Bare stent-assisted coil embolization is more suitable for true SAAs at the initial segment of the splenic artery

For true SAAs with wide necks or involving important blood vessels at the initial segment of the splenic artery, we recommend routine treatment with bare stent-assisted coil embolization. The reason why a stent graft is not recommended is that the anchoring part of the proximal end of the covered stent may block important arteries such as the celiac trunk/CHA/SMA. Forcible preservation of these arteries may result in insufficient anchoring distance of the proximal end of the stent and cause endoleakage. Intra-saccular aneurysm coil embolization is also inappropriate, as the coils will face the impact of high-speed blood flow of the inflow tract, and they may not stay stable in the aneurysm. Once the coils fall off to the distal end of the artery, they can cause ectopic embolism. The advantage of bare stents is that, while covering the aneurysm and the inflow and outflow tracts, the blood flow can pass through the meshes on the stent, thus ensuring that important blood vessels are not mistakenly covered. After the bare stent is implanted, coils can be introduced with a microcatheter placed in the aneurysm cavity in advance. Meanwhile, the bare stent acts as a barrier, blocking the embolism material completely in the aneurysm cavity without shifting [25].

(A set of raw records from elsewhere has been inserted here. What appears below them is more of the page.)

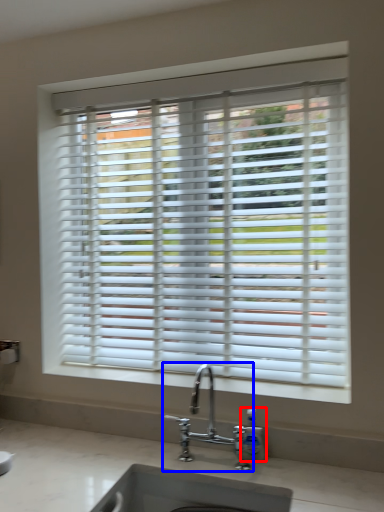
Question: Which of the following is the closest to the observer, soap dispenser (highlighted by a red box) or tap (highlighted by a blue box)?

Choices:
 (A) soap dispenser
 (B) tap

Answer: (B)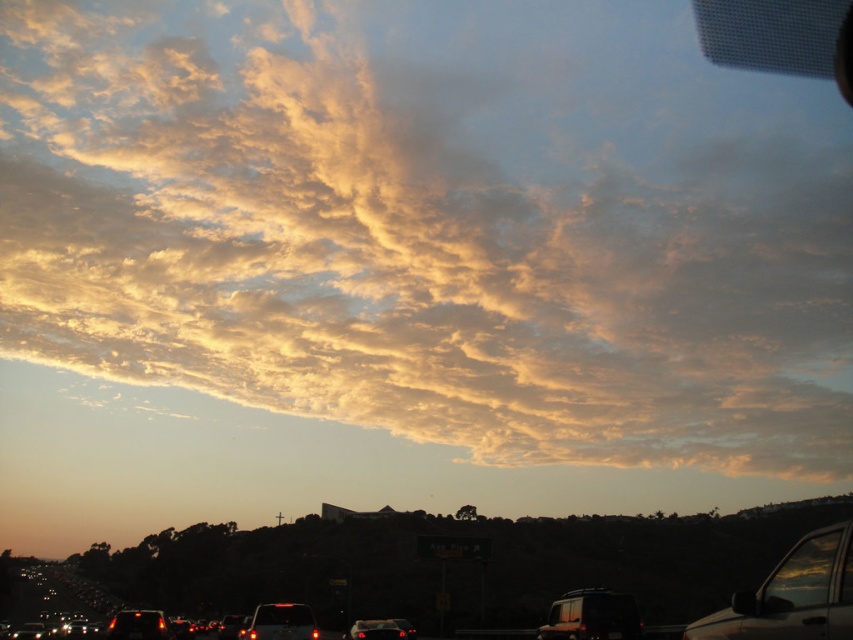
Does metallic silver car at lower right appear over matte black car at center?

Yes, metallic silver car at lower right is above matte black car at center.

Is point (790, 614) positioned behind point (405, 636)?

No, (790, 614) is closer to viewer.

You are a GUI agent. You are given a task and a screenshot of the screen. Output one action in this format:
    pyautogui.click(x=<x>, y=<y>)
    Task: Click on the metallic silver car at lower right
    
    Given the screenshot: What is the action you would take?
    click(x=793, y=595)

Is point (605, 621) more distant than point (364, 637)?

No, (605, 621) is in front of (364, 637).

Is metallic silver van at lower right bigger than matte black car at center?

Yes.

Does point (589, 593) lie in front of point (357, 624)?

That is True.

Locate an element on the screen. Image resolution: width=853 pixels, height=640 pixels. metallic silver van at lower right is located at coordinates (590, 616).

Is metallic silver car at lower right to the left of matte black car at lower center from the viewer's perspective?

In fact, metallic silver car at lower right is to the right of matte black car at lower center.

How distant is metallic silver car at lower right from matte black car at lower center?

metallic silver car at lower right and matte black car at lower center are 13.43 meters apart.

This screenshot has width=853, height=640. Identify the location of metallic silver car at lower right. (793, 595).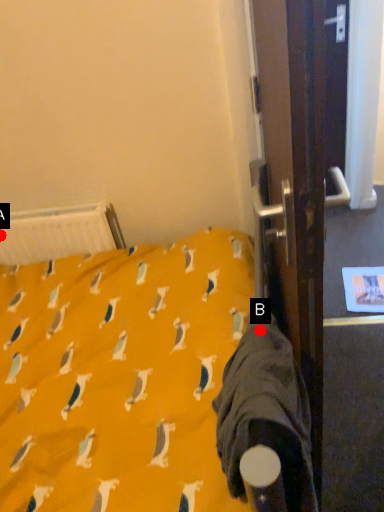
Question: Two points are circled on the image, labeled by A and B beside each circle. Which point is farther to the camera?

Choices:
 (A) A is further
 (B) B is further

Answer: (A)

Coils are the only choice for true SAAs in the distal segment of the splenic artery and the splenic parenchyma

Because the splenic artery is often long and twisted, for true SAAs in the distal segment of the splenic artery and the splenic parenchyma, the pass ability of coils makes it almost the only option for treatment. Studies have reported that the success rate of coil embolization is 90%-100% [19, 26, 27]. One study included 90 cases of visceral artery aneurysms (VAAs) at various locations. The success rate of coil embolization was 98%, and the perioperative (30 d) mortality rate was only 8.3% [19]. To ensure the safety and effectiveness of embolization, we recommend using detachable coils with fibers. Compared with ordinary coils, synthetic fibers are designed for greater thrombogenicity. The detachable system allows the coil to be removed before finally entering the blood vessel, thus improving the safety of the operation.

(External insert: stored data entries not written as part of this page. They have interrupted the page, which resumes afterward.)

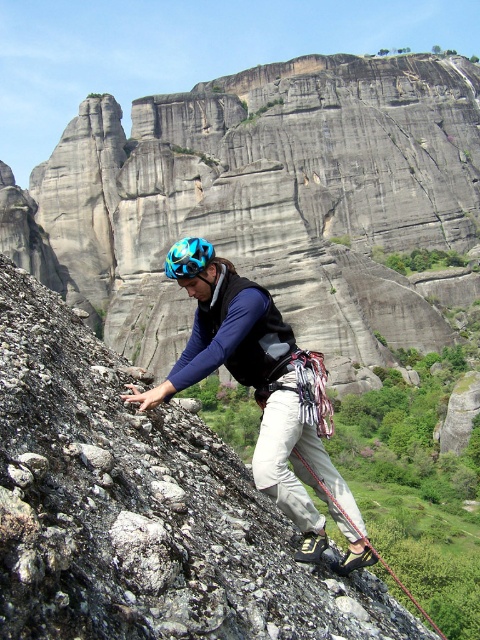
You are a safety inspector reviewing the climber in the image. You notice two helmets labeled as blue matte helmet at center and shiny blue helmet at center. According to the safety protocol, helmets must be placed above the climber to prevent accidental falls. Which helmet violates this rule?

The blue matte helmet at center violates the safety rule because it is located below the shiny blue helmet at center, which means it is not positioned above the climber as required.

You are a safety inspector reviewing the climber in the image. You notice the matte gray climbing harness at center and the blue matte helmet at center. Which object is positioned to the right of the other?

The matte gray climbing harness at center is to the right of the blue matte helmet at center.

Looking at this image, you are a safety inspector checking the gear of a climber. You notice the climber has a matte gray climbing harness at center and a shiny blue helmet at center. Which piece of gear is bigger in size?

The matte gray climbing harness at center is larger in size than the shiny blue helmet at center.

Treatment for pseudoaneurysms should be fast and precise

For splenic artery pseudoaneurysms, the focus of the treatment strategy is different from that for true SAAs. As these patients often suffer from trauma, pancreatic surgery, acute pancreatitis, and other incentives, they are in critical condition and may undergo hemorrhagic shock at any moment. Therefore, rapidly blocking the blood flow and stopping the bleeding are the top priorities of pseudoaneurysm treatment. For this reason, surgeons need to carefully evaluate the application of coils or stent grafts based on intraoperative angiography. The main goal is to save lives. If necessary, even if we use coils or stent grafts to completely block the splenic artery, the communicating branches of the short gastric artery and dorsal pancreatic artery can quickly provide blood supply for the spleen through collateral circulation, so severe splenic infarction is generally rare. We believe that the key points of pseudoaneurysm treatment are to be “fast” and’precise’, and we should not hesitate because of concerns about possible postoperative complications. Only by 'cutting the Gordian knot' can the patient be rescued from death.

Conclusion

Endovascular treatments for SAA are safe and effective, and for various locations and types of aneurysms, adequate evaluation and selection of appropriate interventional treatment methods can achieve ideal therapeutic effects and better long-term prognoses. If conditions permit, stent grafts are the most ideal choice due to their safety, practicality, cost-effectiveness, and support of the physiological functions of the human body.